Take 100 grams of Arnold Schwarzenegger and mix it with 75 grams of Sylvester Stallone. Sprinkle Salman Khan as per your taste and you'll find yourself staring at Ghanshyam aka Pintu (Arjun Kapoor). This is what the protagonist of Tevar thinks of himself.
Director Amit Sharma takes his cue from the Hindu mythology and names his heroine Radhika (Sonakshi Sinha), who is an accomplished dancer. She unknowingly catches the attention of a local don Gajender Singh (Manoj Bajpayee), and thereafter finds herself entangled in a never ending cat-and-mouse game.
The drama is set in Agra and Mathura, historically known for the love story of Radha-Krishna. It's a backdrop which mainstream Bollywood thinks as the perfect canvas for bloodbath and notorious events. So, here is a guy who is good at kabaddi and also respects women. One day this Agra chap bumps into Gajander, the terror of Mathura. Now, it's a love triangle where everybody is ready to put everything at stake except the leading lady as she keeps maintaining the damsel in distress composure till the end credits.
It would be better not to discuss the script of a film which treats people as props. There is at least one living being, preferably a human, in every frame which means you'll find one person crossing the camera axis in each shot, day or night. Last time, it happened so promptly in RGV's Nishabd where the servant kept crossing the camera in every serious scene.
You see, this is one of those moments which can give you complex about your knowledge of cinema. Is the director trying to pull off a fly on the wall kind of thing or it's just another shot taken without much thinking? Though you'll give up very soon as the logic part of the story becomes untraceable and the drama moves into the rave zone were people take pride in looking rugged and mouthing mean things, also slurring.
This all begins when Radhika enters the scenario, she is the one to blame for every agonising second faced by Gajender, and the audience. So, the song goes like, 'Music bajega loud toh Radha naachegi,' and her work finishes till the next song, only to leave the two guys fight on crowded roads.
Talking of logic, what really bewilders is the lethargy shown by the UP Police. Here is a person who is on the run, with a mobile, and the police do everything other than putting his or her phone on surveillance. Anyway, that would be asking for too much.
A big shot journalist, who is brave enough to threaten a local goonda of the dire consequences of a sting operation, doesn't do anything to keep his life despite being pressurised. A police officer's helplessness is understandable, but he is the Superintendent of Police of an entire district. Let's leave this, it appears like nitpicking. Focus on bigger things. What do you think of this dialogue, "Log ladki ke milne ke baad pant utaarte hain, ye pant pehanega." You got the point! The damage is much bigger than we usually think.

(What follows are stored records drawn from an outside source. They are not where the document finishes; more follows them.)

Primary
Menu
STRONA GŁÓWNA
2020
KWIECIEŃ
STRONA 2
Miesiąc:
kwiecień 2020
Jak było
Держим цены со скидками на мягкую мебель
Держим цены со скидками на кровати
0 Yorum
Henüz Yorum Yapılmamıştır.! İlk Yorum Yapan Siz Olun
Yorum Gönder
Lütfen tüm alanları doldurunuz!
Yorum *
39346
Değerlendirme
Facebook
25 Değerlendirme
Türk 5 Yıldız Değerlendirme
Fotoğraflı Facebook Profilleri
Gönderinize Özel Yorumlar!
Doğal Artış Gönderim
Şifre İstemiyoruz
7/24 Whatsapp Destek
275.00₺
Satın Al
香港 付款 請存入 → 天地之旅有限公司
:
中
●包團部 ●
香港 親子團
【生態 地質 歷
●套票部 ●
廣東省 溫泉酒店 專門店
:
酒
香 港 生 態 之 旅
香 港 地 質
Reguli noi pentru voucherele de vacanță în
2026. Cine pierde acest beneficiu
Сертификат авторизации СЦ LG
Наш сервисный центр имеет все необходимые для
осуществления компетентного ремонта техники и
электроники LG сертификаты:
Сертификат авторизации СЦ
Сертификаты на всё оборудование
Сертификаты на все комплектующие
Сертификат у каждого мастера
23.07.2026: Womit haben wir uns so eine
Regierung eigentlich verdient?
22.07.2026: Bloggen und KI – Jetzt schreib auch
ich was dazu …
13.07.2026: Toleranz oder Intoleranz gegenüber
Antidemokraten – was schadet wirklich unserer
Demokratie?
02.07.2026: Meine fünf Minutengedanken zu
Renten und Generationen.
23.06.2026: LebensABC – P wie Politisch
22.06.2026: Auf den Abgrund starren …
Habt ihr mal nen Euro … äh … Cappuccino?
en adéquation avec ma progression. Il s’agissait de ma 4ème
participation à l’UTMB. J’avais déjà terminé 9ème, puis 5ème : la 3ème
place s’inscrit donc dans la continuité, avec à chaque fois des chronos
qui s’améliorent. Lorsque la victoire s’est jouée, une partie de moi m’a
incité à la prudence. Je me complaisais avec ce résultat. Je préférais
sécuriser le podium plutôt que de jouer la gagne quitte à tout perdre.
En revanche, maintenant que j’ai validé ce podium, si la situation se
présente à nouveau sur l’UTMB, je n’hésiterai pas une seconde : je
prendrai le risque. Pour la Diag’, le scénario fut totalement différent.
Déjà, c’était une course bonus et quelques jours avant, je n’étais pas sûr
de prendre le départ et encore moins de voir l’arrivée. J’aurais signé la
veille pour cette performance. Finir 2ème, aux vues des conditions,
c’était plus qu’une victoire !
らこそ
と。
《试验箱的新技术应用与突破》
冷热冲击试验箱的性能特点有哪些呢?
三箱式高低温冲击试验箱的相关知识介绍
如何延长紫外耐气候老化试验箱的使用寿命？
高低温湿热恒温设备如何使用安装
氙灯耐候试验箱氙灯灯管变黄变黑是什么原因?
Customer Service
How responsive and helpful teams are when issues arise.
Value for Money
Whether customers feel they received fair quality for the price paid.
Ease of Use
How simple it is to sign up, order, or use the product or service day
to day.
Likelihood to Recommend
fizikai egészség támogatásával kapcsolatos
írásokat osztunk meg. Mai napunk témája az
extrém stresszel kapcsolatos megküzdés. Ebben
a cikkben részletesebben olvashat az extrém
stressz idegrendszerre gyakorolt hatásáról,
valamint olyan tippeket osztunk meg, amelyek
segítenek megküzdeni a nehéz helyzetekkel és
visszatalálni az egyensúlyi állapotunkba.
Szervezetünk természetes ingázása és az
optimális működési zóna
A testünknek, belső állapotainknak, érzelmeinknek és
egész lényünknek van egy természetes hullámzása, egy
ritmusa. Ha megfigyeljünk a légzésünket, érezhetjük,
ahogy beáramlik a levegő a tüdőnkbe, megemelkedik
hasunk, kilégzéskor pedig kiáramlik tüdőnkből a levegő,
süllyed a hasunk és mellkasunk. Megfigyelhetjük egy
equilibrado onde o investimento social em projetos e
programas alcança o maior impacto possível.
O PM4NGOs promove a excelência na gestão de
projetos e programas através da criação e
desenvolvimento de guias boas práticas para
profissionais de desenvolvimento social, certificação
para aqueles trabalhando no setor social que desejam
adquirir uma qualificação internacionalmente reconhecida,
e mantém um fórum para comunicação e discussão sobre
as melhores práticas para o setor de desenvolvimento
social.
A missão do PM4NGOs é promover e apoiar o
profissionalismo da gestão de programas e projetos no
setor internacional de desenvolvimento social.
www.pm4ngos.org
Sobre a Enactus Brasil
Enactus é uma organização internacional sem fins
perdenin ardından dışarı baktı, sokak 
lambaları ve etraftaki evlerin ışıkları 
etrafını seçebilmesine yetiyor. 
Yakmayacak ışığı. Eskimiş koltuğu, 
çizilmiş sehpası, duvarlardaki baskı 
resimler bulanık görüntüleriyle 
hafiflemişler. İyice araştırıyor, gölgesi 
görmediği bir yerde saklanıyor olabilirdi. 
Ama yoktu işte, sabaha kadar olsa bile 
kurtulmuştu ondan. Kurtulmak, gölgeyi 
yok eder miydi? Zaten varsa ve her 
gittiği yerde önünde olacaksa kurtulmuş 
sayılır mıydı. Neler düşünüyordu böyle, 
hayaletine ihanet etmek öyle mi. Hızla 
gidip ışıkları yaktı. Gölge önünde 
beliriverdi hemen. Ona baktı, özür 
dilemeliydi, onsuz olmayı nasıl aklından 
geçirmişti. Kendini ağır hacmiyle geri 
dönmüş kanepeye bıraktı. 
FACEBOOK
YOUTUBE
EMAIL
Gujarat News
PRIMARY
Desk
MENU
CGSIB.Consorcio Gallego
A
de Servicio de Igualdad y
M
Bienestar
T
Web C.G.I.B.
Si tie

The characters are created in a way which suggests that the only way to survive in this part of the world is being ruthless and as much reactionary as possible.
But, there is one thing which kind of says that we are overdoing it. Tevar is no different than what it promised in the trailers. May be more illogical than that, but nobody breaks into a love song while being chased by blood thirsty assassins. Or, may be the mute spectators are a metaphor for the audience. Give them anything and they'll consume. I know it's our fault. Why should we expect anything from producers who are still stuck in the '80s! Come on, we deserve better than this.
As far as the performances are concerned Arjun Kapoor does a bit more than diffusing people's balls and breaking their pistons (no intended meanings). He dances, delivers dialogues with twisted lips and runs like a champion, pretty much what the director expected him to do. He is likely to be seen in many more such films. Sonakshi does a Sonakshi.
Manoj Bajpayee has an amazing screen presence. He is a good actor and knows the nitty-gritties of screen acting, but he also gets carried away in some scenes. For example, he keeps screaming for a good 30 seconds before the interval. It not only dilutes the aura of his character, but also makes viewers uneasy for a break. However, he is the saving grace of the film and if Tevar becomes a commercially successful venture, he is the man to congratulate.
Tevar is another run of the mill story which has nothing new to offer. It very proudly carries forward the flag hoisted by Dabanggs and Singhams, only with less fanfare. Manoj Bajpayee may give you some solace.
Just before I finish the review, I give you one glimpse of a scene and your reaction towards it will decide the film's fate.
Gajender to Radhika (Pointing to his heart): Yahan sirf peetal ka godown nahi hai, rose ka garden bhi hai. Aapko toh pata hi hoga, aaj kal aap yahin toh rehti hain.